**Stored data entries**:
╔══
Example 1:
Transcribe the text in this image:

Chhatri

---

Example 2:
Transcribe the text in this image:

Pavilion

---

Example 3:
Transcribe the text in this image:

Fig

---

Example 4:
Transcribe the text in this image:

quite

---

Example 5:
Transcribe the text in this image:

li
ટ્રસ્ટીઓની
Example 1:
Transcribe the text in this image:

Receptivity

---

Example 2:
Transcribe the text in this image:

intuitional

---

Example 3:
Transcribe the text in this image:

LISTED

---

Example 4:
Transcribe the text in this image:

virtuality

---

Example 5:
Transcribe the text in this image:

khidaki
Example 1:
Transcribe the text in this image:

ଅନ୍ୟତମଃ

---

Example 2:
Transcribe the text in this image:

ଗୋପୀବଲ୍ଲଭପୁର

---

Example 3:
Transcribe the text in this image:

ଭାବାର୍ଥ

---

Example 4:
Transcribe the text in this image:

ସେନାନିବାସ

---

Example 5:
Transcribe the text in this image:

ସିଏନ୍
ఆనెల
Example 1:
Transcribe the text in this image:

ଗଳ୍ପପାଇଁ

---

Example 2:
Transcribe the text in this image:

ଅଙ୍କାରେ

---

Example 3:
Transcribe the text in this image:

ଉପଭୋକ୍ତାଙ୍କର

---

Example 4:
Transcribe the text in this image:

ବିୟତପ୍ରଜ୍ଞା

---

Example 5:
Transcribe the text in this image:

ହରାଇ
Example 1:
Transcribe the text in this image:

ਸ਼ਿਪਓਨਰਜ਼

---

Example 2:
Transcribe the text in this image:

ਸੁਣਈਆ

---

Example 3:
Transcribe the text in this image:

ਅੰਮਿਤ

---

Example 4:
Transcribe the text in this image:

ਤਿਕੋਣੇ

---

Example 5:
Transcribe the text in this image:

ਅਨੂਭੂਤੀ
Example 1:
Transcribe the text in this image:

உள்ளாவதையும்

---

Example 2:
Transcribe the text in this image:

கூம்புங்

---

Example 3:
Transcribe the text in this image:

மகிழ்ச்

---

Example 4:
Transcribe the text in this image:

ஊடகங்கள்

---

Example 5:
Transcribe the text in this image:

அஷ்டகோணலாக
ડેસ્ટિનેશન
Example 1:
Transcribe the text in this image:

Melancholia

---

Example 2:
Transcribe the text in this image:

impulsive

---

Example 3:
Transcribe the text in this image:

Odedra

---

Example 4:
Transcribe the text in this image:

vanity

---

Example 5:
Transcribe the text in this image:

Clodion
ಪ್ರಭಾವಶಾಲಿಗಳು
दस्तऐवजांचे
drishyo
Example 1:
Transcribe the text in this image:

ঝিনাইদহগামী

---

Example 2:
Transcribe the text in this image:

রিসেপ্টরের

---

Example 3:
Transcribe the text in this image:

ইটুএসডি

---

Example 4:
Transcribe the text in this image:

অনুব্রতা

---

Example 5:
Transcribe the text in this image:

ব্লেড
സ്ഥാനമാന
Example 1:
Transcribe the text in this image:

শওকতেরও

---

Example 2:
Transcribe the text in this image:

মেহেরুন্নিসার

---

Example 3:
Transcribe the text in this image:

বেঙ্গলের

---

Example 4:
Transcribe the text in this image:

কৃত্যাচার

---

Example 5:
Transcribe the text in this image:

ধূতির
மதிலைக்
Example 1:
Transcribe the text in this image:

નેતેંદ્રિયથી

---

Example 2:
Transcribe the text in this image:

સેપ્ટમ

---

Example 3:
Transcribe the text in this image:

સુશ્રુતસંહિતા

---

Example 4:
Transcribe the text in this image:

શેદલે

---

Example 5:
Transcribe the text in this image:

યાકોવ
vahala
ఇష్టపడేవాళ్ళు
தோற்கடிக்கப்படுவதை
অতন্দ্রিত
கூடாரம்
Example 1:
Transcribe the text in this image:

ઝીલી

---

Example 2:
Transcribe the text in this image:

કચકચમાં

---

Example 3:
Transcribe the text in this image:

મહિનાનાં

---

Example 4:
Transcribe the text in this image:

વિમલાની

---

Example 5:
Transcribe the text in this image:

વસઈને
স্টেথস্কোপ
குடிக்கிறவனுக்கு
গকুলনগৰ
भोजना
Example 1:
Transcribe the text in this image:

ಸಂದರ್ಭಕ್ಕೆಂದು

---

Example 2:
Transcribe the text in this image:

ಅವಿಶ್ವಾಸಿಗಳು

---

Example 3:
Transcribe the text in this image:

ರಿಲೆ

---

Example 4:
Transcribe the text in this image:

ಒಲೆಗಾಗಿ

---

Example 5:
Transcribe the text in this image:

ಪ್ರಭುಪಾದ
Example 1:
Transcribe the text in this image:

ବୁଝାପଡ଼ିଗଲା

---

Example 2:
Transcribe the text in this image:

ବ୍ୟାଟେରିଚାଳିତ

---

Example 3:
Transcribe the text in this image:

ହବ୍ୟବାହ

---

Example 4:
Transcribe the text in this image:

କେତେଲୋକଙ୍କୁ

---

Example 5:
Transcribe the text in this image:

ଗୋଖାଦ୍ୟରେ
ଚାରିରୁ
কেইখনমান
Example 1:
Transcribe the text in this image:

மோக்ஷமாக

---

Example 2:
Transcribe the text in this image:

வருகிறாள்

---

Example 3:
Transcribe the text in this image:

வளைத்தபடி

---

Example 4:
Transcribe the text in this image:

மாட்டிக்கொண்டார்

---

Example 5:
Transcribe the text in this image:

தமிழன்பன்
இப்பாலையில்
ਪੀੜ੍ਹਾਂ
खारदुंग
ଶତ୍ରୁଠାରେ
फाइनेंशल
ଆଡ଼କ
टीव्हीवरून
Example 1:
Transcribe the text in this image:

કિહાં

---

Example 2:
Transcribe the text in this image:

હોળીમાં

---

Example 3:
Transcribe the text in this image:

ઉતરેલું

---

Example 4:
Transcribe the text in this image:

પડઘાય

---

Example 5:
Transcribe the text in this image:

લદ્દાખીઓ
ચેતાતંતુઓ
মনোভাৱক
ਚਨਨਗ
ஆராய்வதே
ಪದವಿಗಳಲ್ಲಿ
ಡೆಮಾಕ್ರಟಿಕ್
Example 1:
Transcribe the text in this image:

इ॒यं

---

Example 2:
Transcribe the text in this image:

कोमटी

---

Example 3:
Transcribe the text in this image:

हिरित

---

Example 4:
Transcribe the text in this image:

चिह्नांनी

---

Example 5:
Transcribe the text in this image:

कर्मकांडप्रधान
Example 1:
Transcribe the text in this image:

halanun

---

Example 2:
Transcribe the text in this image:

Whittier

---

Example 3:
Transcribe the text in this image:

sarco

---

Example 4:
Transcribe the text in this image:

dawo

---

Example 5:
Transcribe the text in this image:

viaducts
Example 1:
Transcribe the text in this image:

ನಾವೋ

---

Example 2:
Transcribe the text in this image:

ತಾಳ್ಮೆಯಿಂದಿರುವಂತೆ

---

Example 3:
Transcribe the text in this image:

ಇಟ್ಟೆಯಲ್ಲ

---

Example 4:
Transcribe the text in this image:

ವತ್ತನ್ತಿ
╚══
**The task**: Would you please reproduce the entries above word for word?

**Output for this exercise**:
Example 1:
Transcribe the text in this image:

Chhatri

---

Example 2:
Transcribe the text in this image:

Pavilion

---

Example 3:
Transcribe the text in this image:

Fig

---

Example 4:
Transcribe the text in this image:

quite

---

Example 5:
Transcribe the text in this image:

li
ટ્રસ્ટીઓની
Example 1:
Transcribe the text in this image:

Receptivity

---

Example 2:
Transcribe the text in this image:

intuitional

---

Example 3:
Transcribe the text in this image:

LISTED

---

Example 4:
Transcribe the text in this image:

virtuality

---

Example 5:
Transcribe the text in this image:

khidaki
Example 1:
Transcribe the text in this image:

ଅନ୍ୟତମଃ

---

Example 2:
Transcribe the text in this image:

ଗୋପୀବଲ୍ଲଭପୁର

---

Example 3:
Transcribe the text in this image:

ଭାବାର୍ଥ

---

Example 4:
Transcribe the text in this image:

ସେନାନିବାସ

---

Example 5:
Transcribe the text in this image:

ସିଏନ୍
ఆనెల
Example 1:
Transcribe the text in this image:

ଗଳ୍ପପାଇଁ

---

Example 2:
Transcribe the text in this image:

ଅଙ୍କାରେ

---

Example 3:
Transcribe the text in this image:

ଉପଭୋକ୍ତାଙ୍କର

---

Example 4:
Transcribe the text in this image:

ବିୟତପ୍ରଜ୍ଞା

---

Example 5:
Transcribe the text in this image:

ହରାଇ
Example 1:
Transcribe the text in this image:

ਸ਼ਿਪਓਨਰਜ਼

---

Example 2:
Transcribe the text in this image:

ਸੁਣਈਆ

---

Example 3:
Transcribe the text in this image:

ਅੰਮਿਤ

---

Example 4:
Transcribe the text in this image:

ਤਿਕੋਣੇ

---

Example 5:
Transcribe the text in this image:

ਅਨੂਭੂਤੀ
Example 1:
Transcribe the text in this image:

உள்ளாவதையும்

---

Example 2:
Transcribe the text in this image:

கூம்புங்

---

Example 3:
Transcribe the text in this image:

மகிழ்ச்

---

Example 4:
Transcribe the text in this image:

ஊடகங்கள்

---

Example 5:
Transcribe the text in this image:

அஷ்டகோணலாக
ડેસ્ટિનેશન
Example 1:
Transcribe the text in this image:

Melancholia

---

Example 2:
Transcribe the text in this image:

impulsive

---

Example 3:
Transcribe the text in this image:

Odedra

---

Example 4:
Transcribe the text in this image:

vanity

---

Example 5:
Transcribe the text in this image:

Clodion
ಪ್ರಭಾವಶಾಲಿಗಳು
दस्तऐवजांचे
drishyo
Example 1:
Transcribe the text in this image:

ঝিনাইদহগামী

---

Example 2:
Transcribe the text in this image:

রিসেপ্টরের

---

Example 3:
Transcribe the text in this image:

ইটুএসডি

---

Example 4:
Transcribe the text in this image:

অনুব্রতা

---

Example 5:
Transcribe the text in this image:

ব্লেড
സ്ഥാനമാന
Example 1:
Transcribe the text in this image:

শওকতেরও

---

Example 2:
Transcribe the text in this image:

মেহেরুন্নিসার

---

Example 3:
Transcribe the text in this image:

বেঙ্গলের

---

Example 4:
Transcribe the text in this image:

কৃত্যাচার

---

Example 5:
Transcribe the text in this image:

ধূতির
மதிலைக்
Example 1:
Transcribe the text in this image:

નેતેંદ્રિયથી

---

Example 2:
Transcribe the text in this image:

સેપ્ટમ

---

Example 3:
Transcribe the text in this image:

સુશ્રુતસંહિતા

---

Example 4:
Transcribe the text in this image:

શેદલે

---

Example 5:
Transcribe the text in this image:

યાકોવ
vahala
ఇష్టపడేవాళ్ళు
தோற்கடிக்கப்படுவதை
অতন্দ্রিত
கூடாரம்
Example 1:
Transcribe the text in this image:

ઝીલી

---

Example 2:
Transcribe the text in this image:

કચકચમાં

---

Example 3:
Transcribe the text in this image:

મહિનાનાં

---

Example 4:
Transcribe the text in this image:

વિમલાની

---

Example 5:
Transcribe the text in this image:

વસઈને
স্টেথস্কোপ
குடிக்கிறவனுக்கு
গকুলনগৰ
भोजना
Example 1:
Transcribe the text in this image:

ಸಂದರ್ಭಕ್ಕೆಂದು

---

Example 2:
Transcribe the text in this image:

ಅವಿಶ್ವಾಸಿಗಳು

---

Example 3:
Transcribe the text in this image:

ರಿಲೆ

---

Example 4:
Transcribe the text in this image:

ಒಲೆಗಾಗಿ

---

Example 5:
Transcribe the text in this image:

ಪ್ರಭುಪಾದ
Example 1:
Transcribe the text in this image:

ବୁଝାପଡ଼ିଗଲା

---

Example 2:
Transcribe the text in this image:

ବ୍ୟାଟେରିଚାଳିତ

---

Example 3:
Transcribe the text in this image:

ହବ୍ୟବାହ

---

Example 4:
Transcribe the text in this image:

କେତେଲୋକଙ୍କୁ

---

Example 5:
Transcribe the text in this image:

ଗୋଖାଦ୍ୟରେ
ଚାରିରୁ
কেইখনমান
Example 1:
Transcribe the text in this image:

மோக்ஷமாக

---

Example 2:
Transcribe the text in this image:

வருகிறாள்

---

Example 3:
Transcribe the text in this image:

வளைத்தபடி

---

Example 4:
Transcribe the text in this image:

மாட்டிக்கொண்டார்

---

Example 5:
Transcribe the text in this image:

தமிழன்பன்
இப்பாலையில்
ਪੀੜ੍ਹਾਂ
खारदुंग
ଶତ୍ରୁଠାରେ
फाइनेंशल
ଆଡ଼କ
टीव्हीवरून
Example 1:
Transcribe the text in this image:

કિહાં

---

Example 2:
Transcribe the text in this image:

હોળીમાં

---

Example 3:
Transcribe the text in this image:

ઉતરેલું

---

Example 4:
Transcribe the text in this image:

પડઘાય

---

Example 5:
Transcribe the text in this image:

લદ્દાખીઓ
ચેતાતંતુઓ
মনোভাৱক
ਚਨਨਗ
ஆராய்வதே
ಪದವಿಗಳಲ್ಲಿ
ಡೆಮಾಕ್ರಟಿಕ್
Example 1:
Transcribe the text in this image:

इ॒यं

---

Example 2:
Transcribe the text in this image:

कोमटी

---

Example 3:
Transcribe the text in this image:

हिरित

---

Example 4:
Transcribe the text in this image:

चिह्नांनी

---

Example 5:
Transcribe the text in this image:

कर्मकांडप्रधान
Example 1:
Transcribe the text in this image:

halanun

---

Example 2:
Transcribe the text in this image:

Whittier

---

Example 3:
Transcribe the text in this image:

sarco

---

Example 4:
Transcribe the text in this image:

dawo

---

Example 5:
Transcribe the text in this image:

viaducts
Example 1:
Transcribe the text in this image:

ನಾವೋ

---

Example 2:
Transcribe the text in this image:

ತಾಳ್ಮೆಯಿಂದಿರುವಂತೆ

---

Example 3:
Transcribe the text in this image:

ಇಟ್ಟೆಯಲ್ಲ

---

Example 4:
Transcribe the text in this image:

ವತ್ತನ್ತಿ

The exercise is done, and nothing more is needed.